Mission simulation [36,37] is run at the end of each iteration, considering the highest-fidelity aerodynamic data available at each design step. The software ASTOS (release 9.17), by Astos Solutions GmbH (Stuttgart, Germany), is used to perform the simulations. The range requirement is set at 6500 km in order to be able to cover a transatlantic mission between Europe and North America. The aerodynamic database is one of the main inputs, together with the vehicle geometric data and the propulsive database.

4. Aerodatabase Building for CS-1

4.1. Case Study

In Figure 3, the reader can find some of the configurations to be analyzed in the framework of the MORE&LESS project.
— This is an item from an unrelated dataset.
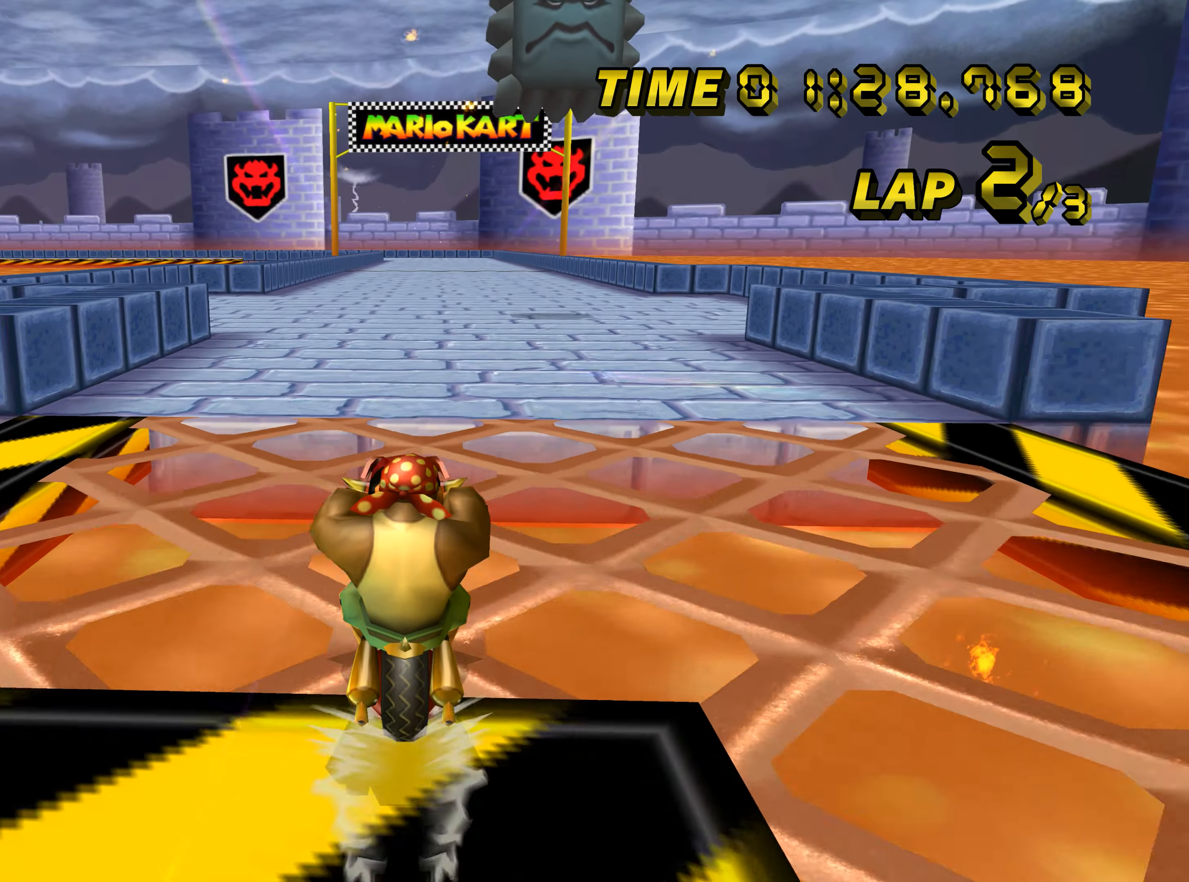
{"buttons": ["A"], "left_stick": "center", "events": []}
On the left is a Mach 2 “Concorde-like” with biofuel as propellant (CS1, Case Study 1), in the center is an experimental Mach 5 Hypersonic Test Bed (HTB) by Reaction Engines Ltd. (CS2, Case Study 2), and on the right is a Mach 5 scramjet civil aircraft derived from the Mach 8 Stratofly vehicle (CS3, Case Study 3), where the last two are fueled with liquid hydrogen. In this paper, the first configuration, the “Concorde-like” CS1, is considered the general procedure similar for all the vehicles. For the vehicle CS1, the experimental activities are not foreseen and the aerodynamic data are only based on CFD simulations.
The CS-1 vehicle (Figure 4) is a Concorde-like commercial Mach 2 aircraft very similar to the well-known, out-of-service Aérospatiale-BAC Concorde. The main geometrical quantities are the same; in particular, a total length of 62.3 m, a wing span of 25.60 m, and the following reference quantities: Sref = 332.6 m2; Lref = 27.66 m.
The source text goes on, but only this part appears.